Studentiteiten… (Groentjes en ontgroeners)

Een borrelclub met licht fascistoïde neigingen – waarom zou ik me daar bij aansluiten?, dacht ik als student over het corps. Niemand heeft me ook ooit kunnen uitleggen waarom ik lid zou moeten worden. “Ach, de wet van de grote getallen gaat altijd op”, verklaarde een kennis van me die overstag was gegaan. Ook hij had zijn bedenkingen. (Zoals zo veel corpsballen. Alleen bij hún dispuut gaat het er nooit corporaal aan toe, dat zijn altijd de andere.) Maar, zei hij: “Als er zo veel mensen lid zijn, dan zitten er altijd wel een paar aardige tussen.” Terwijl als het om ‘de grote getallen’ gaat, je natuurlijk net zo goed lid kon worden van de KNVB met zijn één miljoen leden, ook al hou je niet van voetbal.

Onlangs overkwam mij echter iets vreemds.
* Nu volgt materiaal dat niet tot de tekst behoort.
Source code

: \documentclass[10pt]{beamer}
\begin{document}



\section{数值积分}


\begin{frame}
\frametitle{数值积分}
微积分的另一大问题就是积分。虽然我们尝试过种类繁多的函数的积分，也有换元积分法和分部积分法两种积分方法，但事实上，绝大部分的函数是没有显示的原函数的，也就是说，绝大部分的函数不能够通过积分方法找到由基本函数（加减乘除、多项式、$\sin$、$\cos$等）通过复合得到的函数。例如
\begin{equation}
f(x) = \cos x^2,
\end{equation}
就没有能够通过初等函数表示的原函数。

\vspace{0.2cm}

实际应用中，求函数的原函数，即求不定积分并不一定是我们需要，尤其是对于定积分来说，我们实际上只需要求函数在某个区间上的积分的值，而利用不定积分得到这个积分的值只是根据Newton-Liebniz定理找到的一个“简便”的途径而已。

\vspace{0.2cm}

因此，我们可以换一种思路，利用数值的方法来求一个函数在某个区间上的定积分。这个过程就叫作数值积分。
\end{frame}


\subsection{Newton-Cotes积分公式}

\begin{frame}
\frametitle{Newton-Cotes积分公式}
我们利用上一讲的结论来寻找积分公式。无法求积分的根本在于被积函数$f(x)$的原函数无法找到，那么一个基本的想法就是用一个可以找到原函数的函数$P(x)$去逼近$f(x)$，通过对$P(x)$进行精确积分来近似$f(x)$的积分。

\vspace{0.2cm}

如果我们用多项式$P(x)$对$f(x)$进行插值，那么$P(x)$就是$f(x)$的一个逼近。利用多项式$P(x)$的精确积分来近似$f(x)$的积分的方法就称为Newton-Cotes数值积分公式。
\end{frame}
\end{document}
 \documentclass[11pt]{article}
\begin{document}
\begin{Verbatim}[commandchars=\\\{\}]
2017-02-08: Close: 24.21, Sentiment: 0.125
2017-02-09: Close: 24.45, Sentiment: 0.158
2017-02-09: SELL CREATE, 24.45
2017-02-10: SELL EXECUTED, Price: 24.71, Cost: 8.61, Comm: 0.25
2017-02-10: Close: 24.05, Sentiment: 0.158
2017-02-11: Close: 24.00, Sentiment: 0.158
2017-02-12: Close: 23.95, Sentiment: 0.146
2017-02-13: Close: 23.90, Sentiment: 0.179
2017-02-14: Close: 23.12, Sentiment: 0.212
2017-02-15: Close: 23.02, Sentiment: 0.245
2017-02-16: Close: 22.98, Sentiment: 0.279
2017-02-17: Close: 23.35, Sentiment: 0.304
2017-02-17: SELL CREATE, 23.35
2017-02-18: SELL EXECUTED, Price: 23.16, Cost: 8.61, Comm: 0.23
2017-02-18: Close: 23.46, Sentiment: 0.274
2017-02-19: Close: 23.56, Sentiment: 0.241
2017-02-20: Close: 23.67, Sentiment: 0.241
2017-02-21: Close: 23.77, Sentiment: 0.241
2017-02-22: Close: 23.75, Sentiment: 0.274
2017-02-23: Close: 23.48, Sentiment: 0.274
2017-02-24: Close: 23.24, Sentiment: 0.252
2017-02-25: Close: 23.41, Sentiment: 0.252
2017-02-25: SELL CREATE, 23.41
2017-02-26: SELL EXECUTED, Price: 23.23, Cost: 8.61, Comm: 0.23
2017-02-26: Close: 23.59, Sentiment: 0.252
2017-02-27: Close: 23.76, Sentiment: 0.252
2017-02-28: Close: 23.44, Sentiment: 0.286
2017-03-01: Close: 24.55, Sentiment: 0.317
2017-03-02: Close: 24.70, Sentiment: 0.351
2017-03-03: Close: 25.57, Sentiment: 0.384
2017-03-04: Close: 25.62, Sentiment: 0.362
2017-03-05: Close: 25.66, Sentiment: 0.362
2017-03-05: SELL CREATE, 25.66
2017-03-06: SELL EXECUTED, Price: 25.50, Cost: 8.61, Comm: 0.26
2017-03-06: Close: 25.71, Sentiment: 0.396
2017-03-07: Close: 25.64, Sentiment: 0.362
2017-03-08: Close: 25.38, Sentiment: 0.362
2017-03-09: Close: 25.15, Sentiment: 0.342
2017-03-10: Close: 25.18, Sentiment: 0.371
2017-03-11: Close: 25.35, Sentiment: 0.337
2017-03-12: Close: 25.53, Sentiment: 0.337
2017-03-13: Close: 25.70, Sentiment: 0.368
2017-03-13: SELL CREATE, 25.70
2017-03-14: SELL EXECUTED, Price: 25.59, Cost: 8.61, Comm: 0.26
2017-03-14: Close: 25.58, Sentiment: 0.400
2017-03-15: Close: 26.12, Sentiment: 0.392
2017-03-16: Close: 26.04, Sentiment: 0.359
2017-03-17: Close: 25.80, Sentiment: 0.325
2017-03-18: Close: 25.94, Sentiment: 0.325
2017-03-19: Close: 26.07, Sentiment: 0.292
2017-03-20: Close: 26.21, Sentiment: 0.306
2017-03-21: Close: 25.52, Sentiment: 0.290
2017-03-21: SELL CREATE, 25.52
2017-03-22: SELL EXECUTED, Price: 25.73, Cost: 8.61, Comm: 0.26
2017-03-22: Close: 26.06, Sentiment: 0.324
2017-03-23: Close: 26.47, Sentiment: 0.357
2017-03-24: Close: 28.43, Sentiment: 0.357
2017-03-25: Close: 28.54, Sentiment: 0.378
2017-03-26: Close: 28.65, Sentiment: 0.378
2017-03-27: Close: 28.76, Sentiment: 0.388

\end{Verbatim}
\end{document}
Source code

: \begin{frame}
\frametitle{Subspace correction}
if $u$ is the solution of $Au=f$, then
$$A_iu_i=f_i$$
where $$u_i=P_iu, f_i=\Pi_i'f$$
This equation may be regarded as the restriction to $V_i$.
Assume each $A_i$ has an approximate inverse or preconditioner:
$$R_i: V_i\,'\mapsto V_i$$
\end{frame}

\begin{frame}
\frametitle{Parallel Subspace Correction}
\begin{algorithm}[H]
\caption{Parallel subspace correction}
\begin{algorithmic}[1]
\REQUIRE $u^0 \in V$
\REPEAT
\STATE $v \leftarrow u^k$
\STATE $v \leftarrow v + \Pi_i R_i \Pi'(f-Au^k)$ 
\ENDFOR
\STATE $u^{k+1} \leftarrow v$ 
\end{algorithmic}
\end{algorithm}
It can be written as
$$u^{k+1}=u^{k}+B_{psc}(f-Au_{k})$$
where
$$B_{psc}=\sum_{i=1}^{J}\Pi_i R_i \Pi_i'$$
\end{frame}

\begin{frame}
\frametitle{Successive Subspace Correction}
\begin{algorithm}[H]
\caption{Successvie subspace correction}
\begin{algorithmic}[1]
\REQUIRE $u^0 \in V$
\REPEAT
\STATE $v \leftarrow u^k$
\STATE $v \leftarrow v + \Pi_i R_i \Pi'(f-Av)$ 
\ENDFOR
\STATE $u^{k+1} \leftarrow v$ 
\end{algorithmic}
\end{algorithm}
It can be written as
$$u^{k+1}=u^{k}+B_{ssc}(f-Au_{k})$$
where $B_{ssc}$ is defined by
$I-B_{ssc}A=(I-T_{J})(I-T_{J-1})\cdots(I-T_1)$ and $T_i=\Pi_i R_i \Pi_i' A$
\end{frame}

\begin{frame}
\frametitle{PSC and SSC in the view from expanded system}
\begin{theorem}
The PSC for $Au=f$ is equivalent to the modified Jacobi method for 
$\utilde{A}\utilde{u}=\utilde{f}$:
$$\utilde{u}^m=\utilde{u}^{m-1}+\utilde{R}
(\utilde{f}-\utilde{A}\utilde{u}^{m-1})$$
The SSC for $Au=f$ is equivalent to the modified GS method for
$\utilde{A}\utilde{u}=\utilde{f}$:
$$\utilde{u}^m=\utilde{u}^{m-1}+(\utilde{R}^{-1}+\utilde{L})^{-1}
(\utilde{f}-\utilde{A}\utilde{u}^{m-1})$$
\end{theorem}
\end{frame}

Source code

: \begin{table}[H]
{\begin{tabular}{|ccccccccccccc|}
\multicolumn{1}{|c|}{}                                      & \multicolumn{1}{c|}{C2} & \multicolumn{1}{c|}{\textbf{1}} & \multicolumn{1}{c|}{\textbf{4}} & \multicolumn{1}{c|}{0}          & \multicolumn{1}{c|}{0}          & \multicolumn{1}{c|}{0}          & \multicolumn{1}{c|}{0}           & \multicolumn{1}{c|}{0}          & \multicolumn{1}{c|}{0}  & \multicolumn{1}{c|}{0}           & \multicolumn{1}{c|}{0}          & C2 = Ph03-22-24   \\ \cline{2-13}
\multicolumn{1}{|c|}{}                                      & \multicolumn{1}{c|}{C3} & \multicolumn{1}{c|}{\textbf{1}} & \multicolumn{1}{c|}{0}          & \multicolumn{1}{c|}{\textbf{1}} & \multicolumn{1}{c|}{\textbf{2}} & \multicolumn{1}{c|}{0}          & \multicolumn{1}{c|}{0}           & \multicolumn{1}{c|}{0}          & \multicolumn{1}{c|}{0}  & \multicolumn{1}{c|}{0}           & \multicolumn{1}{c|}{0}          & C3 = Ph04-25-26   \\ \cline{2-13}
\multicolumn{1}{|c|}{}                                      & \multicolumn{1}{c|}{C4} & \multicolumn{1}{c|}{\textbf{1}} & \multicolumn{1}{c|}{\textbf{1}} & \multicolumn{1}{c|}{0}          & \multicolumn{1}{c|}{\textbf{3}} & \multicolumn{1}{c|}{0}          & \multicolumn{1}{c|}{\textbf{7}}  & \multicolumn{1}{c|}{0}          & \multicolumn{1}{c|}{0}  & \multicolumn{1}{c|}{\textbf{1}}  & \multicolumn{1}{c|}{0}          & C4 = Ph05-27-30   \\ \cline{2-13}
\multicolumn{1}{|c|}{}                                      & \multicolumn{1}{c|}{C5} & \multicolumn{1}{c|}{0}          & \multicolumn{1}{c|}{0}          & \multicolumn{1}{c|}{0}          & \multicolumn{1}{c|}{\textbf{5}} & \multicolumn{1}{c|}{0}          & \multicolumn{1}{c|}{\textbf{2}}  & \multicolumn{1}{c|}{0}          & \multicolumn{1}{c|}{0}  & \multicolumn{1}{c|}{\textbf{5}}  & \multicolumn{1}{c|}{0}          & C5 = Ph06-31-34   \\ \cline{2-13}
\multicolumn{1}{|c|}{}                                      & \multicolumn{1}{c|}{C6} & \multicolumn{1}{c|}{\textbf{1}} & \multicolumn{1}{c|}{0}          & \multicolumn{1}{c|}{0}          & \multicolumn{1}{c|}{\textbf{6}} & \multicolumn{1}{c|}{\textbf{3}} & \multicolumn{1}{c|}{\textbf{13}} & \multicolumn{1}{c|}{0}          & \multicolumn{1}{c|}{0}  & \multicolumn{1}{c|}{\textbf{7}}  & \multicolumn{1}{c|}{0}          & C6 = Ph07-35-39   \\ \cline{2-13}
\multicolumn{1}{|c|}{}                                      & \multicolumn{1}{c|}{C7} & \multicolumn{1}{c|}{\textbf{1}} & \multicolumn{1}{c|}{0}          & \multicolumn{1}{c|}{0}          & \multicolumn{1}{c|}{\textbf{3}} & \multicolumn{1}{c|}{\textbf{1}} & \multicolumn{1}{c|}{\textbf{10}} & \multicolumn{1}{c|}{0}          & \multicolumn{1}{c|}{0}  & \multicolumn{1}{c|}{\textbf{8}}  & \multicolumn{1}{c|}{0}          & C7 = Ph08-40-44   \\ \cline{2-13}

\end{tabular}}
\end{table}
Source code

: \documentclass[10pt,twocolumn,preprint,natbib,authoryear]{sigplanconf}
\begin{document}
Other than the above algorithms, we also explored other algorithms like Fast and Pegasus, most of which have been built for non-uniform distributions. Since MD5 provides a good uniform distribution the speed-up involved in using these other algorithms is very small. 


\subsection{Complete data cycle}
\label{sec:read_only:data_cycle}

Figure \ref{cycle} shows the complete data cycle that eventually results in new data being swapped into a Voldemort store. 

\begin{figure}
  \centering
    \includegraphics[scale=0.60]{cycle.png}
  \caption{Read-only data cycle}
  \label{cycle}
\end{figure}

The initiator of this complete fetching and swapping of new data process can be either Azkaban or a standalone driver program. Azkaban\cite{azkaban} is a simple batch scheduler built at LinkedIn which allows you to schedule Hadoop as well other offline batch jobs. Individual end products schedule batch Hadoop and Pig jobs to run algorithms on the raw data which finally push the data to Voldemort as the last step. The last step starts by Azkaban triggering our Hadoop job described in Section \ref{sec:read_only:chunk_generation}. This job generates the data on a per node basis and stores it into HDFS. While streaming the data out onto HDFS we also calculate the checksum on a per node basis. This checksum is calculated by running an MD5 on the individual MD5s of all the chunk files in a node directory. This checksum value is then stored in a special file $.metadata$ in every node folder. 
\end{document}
Ik werd door weemoed overvallen toen een schuchtere jongen mij vroeg of ik een petitie wilde ondertekenen voor behoud van de duiven in Amsterdam. En toen ik zag hoe twee jongens in driedelige pak ’s ochtends vroeg verveeld een groepje jongens kniebuigingen liet doen, kon ik mijn glimlach niet onderdrukken. Toen ik ook nog hoorde van een jongen en meisje die koffiemelk moesten drinken omdat ze hadden gekust tijdens het ‘zooien’, bij een ‘dies’ of ‘insmijt’ of andersoortig corporaal samenzijn – toen kreeg ik het zelfs warm van binnen: ach ja, dat was in mijn tijd ook al geen ‘mos’.

Vanwaar die plotselinge sympathie? Ik dacht het antwoord te hebben gevonden in een interview met de filosoof Roger Scruton. Hij beklaagt zich erover dat de ‘rites de passage’ in onze maatschappij vrijwel zijn verdwenen, ‘het fenomeen dat je via riten markeert dat je de ene levensfase achter je laat en doorgaat naar een volgende’. Bijvoorbeeld door te trouwen. Tegenwoordig kun je zomaar ‘een partner hebben en een kind, maar dat is geen permanente verandering meer’, aldus Scruton. “Je kunt altijd nog terug, terug naar de speeltuin waar je ooit was.” Daar zit wel wat in. Zoals ik in mijn studententijd een hekel had aan corpsballen en hun gelal, heb ik de laatste jaren een allergie ontwikkeld voor mensen (mannen vooral) met een ‘Peter Pan’-complex of hoe dat heet – die hun maatschappelijke verantwoordelijkheden uit de weg gaan, zich vastklampen aan een geïdealiseerde, lang vervlogen jeugd en de kunst van het uitstellen en niet kiezen tot in de finesses beheersen. Weg ermee!

Het corps is natuurlijk een en al ‘rites de passage’, waar je in korte tijd de anders zo lange weg van jongen tot man, van groentje tot ontgroener kunt afleggen. En dat heeft toch wel wat, dacht ik, toen ik onlangs twee corpsballen hoorde praten over een ‘fuut’ die zich bij hun dispuut had aangemeld. “Een goeie vent”, vond de ene. “Zeker”, beaamde de ander. “Een goeie pik.” (Bij het corps moet je in twee zaken uitblinken: anderen afkraken en anderen naar de mond praten). Zo wisselden ze enige tijd complimenten uit. Totdat er een stilte viel. “Maar ja…” zei de ene bal. “Het is geen persoonlijkheid, hè.” “Neuhhhh… het is geen persoonlijkheid.” En zo besloten ze eensgezind de ‘feut’ af te wijzen.

Weer stroomde ik vol warmte. Vanwege dit fraaie staaltje ‘rite de passage’? Of toch niet? Misschien dat ík me wel vastklamp aan een geïdealiseerde, lang vervlogen jeugd – een jeugd waarin de wereld me achteraf eenvoudiger en vriendelijker leek, en waarin nog duidelijk was wie je vrienden waren (non-corpsballen) en wie je vijanden (corpsballen). Ik ben veranderd, de wereld om me heen ook, het corps niet. En wellicht dat als een vroegere vijand in de loop van de tijd hetzelfde blijft, je hem vanzelf gaat liefhebben.